Yatmadan saatler öncesinden meyve yiyemez, bir şey içemezdim ama sonuç yine aynı olurdu. Uyandığımda bel altımda bir ağırlık, yatak ıslak. Her gün o çarşaflar yıkanır, pijamalar makinaya atılır. Hele ki başka bir evde yatıya kalacaksam, kocaman çöp poşetlerini kesip altıma sererlerdi. Dönmeden uyumaya çalışırdım çünkü çok dönersem o poşet yere düşerdi ve ben yine yattığım yere kaçırıverirdim.
Eğer kaldığım evde benim yaşıtımdan birisi varsa onunla aynı yatakta asla yatamazdım, onun yanında bu konu açılmazdı. Sadece çok yakın bir arkadaşım bilirdi bunu, o da kimseye söylemezdi. Yaptığımdan çok utanırdım o psikoloji ile duşa girip okula giderdim. Annem bir kere bile olsun söylenmedi, azarlamadı, bağırmadı. Babamdan hep gizlemeye çalışırdım. Onun yüzünden bozulan psikolojim yüzünden işediğimi bilsin istemezdim. Onu bu şekilde mutlu etmek istemezdim açıkçası... Ama o da biliyordu.
Bunları yazarken bile ağlamam babama olan nefretimdir. Evde olan şiddet, annemin ve ablamın ağır şekilde dayak yemesi ve küçük olduğum için araya giremem ... Çok acıydı bunlar. Canımdan çok sevdiğim annemin yüzüne, vücuduna inen darbeler sanki bana geliyordu. O dayak yedikten sonra ona sarılıp hıçkıra hıçkıra ağlardım. Ertesi gün işe giderken de yüzüne makyajını yapar, yaralarını kapatır giderdi.
Ablam desen, babam beni çok dövmediğinden ve çok şımarttığından bana düşman bir şekilde büyüdü. Hala da öyle. Beni çok sevemiyor. Onu da anlıyorum. O da ağır darbeler aldı. Çok net hatırlasamda, ablamın sırtında sandalye kırmışlığı bile vardır. Ben, annem ve ablam asla babamın bu tutumunu dışarı yansıtmadık. Onu hep "şeker adam" olarak tanıdılar. Annem böyle yetiştirdi bizi, bir tek ben lisede ergenliğin verdiği güçle babama diklenebildim. Alkollüyken ona attığım Osmanlı tokatından sonra evde bir daha asla dayak olmadı. Daha az sarhoş gelmeye başladı. 3 kere kalp krizi geçirdi ama ölmedi. Ölsün diye çok dua ettim. Annemi aldattı, bana ve herkese yalanlar söyledi. Pazar günleri onun at yarışından gelip beni hayvanat bahçesine götürmesini çok bekledim ama hep gece geldi, bütün bir aylık maaşını kumar oynayarak kaybetti.

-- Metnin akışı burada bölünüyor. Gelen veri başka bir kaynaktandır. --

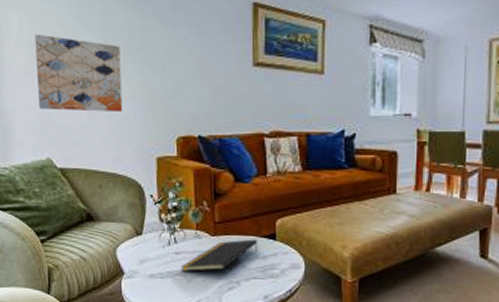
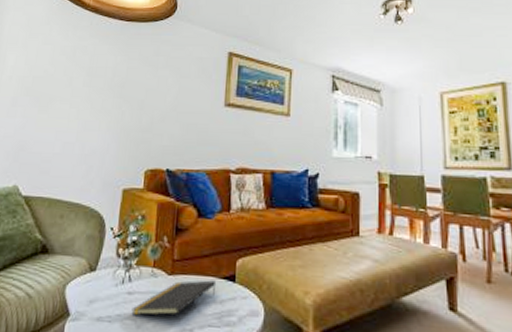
wall art: present [34,33,123,112] -> none [17,69,104,143]

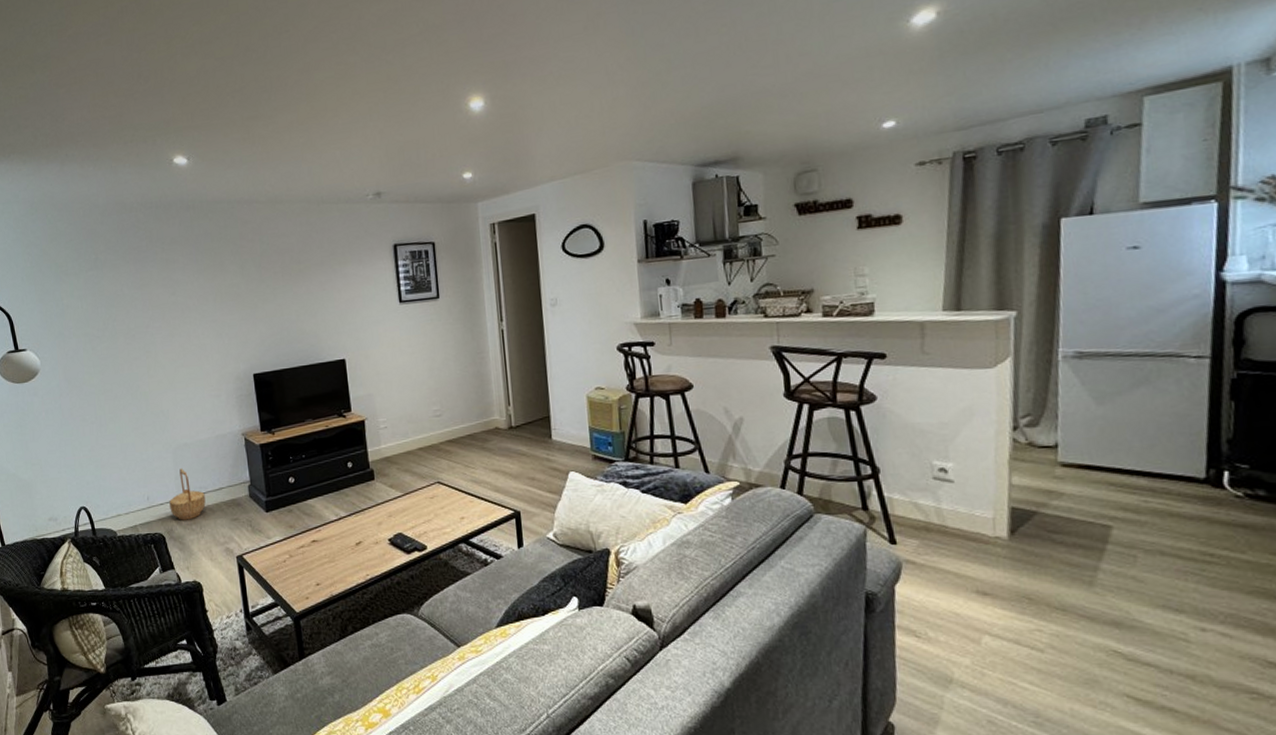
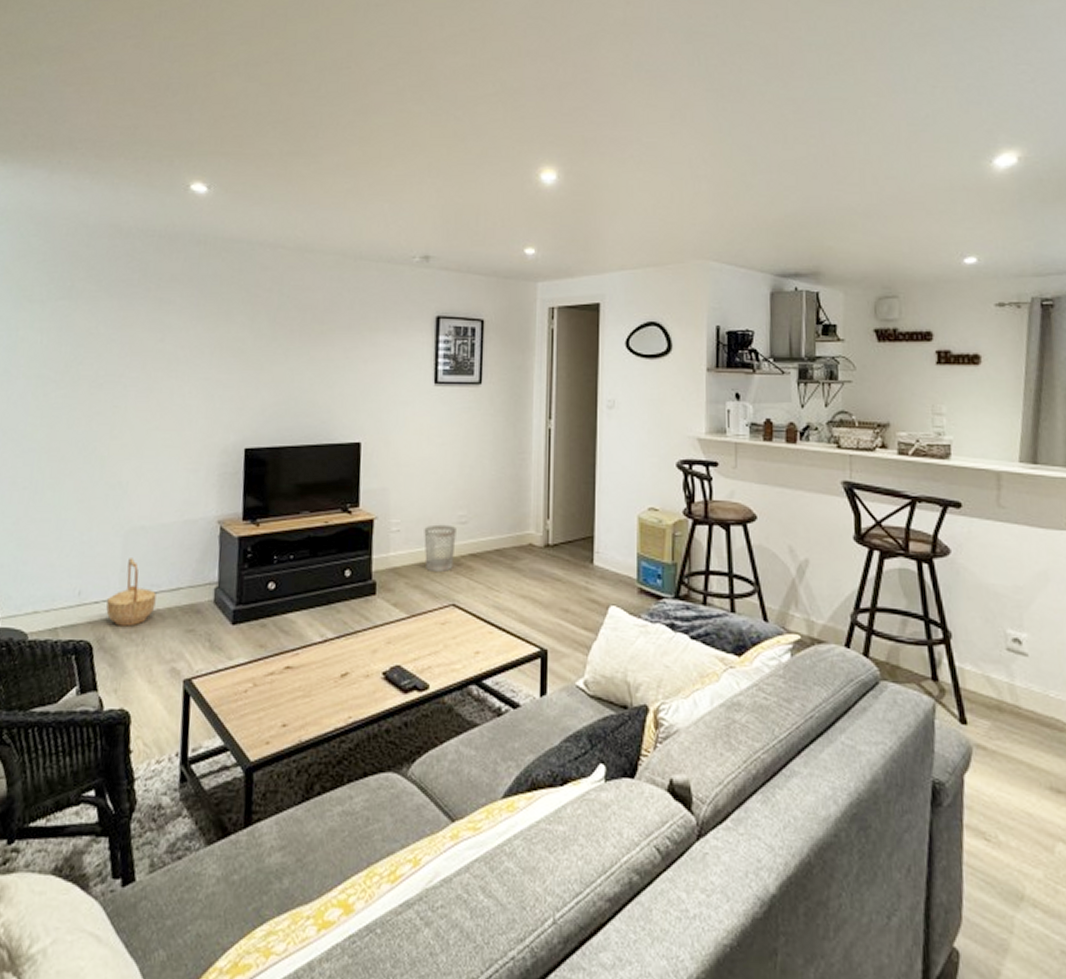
wastebasket: none [406,418,435,457] -> present [424,524,456,572]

İstediğim bölümü ve üniversiteyi kazanamam, canım sıkıldığında dolabı açıp yemek yemem, erkek arkadaşlarımdan hep şefkat beklemem ve yanlış hatalar yapmam, evlilikten korkmam, ablamın beni sevmemesi, kalkan her elin yüzüme inenmesinden korkmam gibi yaşadığım tüm olumsuzlukların sebebi sensin. Ne zaman ki sana dik başlılık yaptım işte o zaman altıma kaçırmadım. Şimdi sen yoksun hayatımızda ve ben su içip yatabiliyorum! Bu ne süper bir özgürlüktür yaşamayan bilemez.
Baba demeyeli uzun zaman oldu. Ben tam 6 yıldır yüzünü görmüyorum, kaç sene önce sesini duydum ama hep aynı berbat cümleler. Baba demeyi özlememde bile sen suçlusun. Ben orta okuldayken, alt komşu bana asılmıştı telefon numaramı bulup bana asılmıştı ve sana söylediğimde " arar durur sonra sıkılır" demiştin. Sen godoş olduğunu da o gün anlamıştım. Ve emin ol ismini söylemekten bile tiksinip, baba demeyi özlediğim için yazdım bu yazımı ...
Öldüğün gün, vicdanım biraz olsun rahatlayacak. Ve sanırım az kaldı.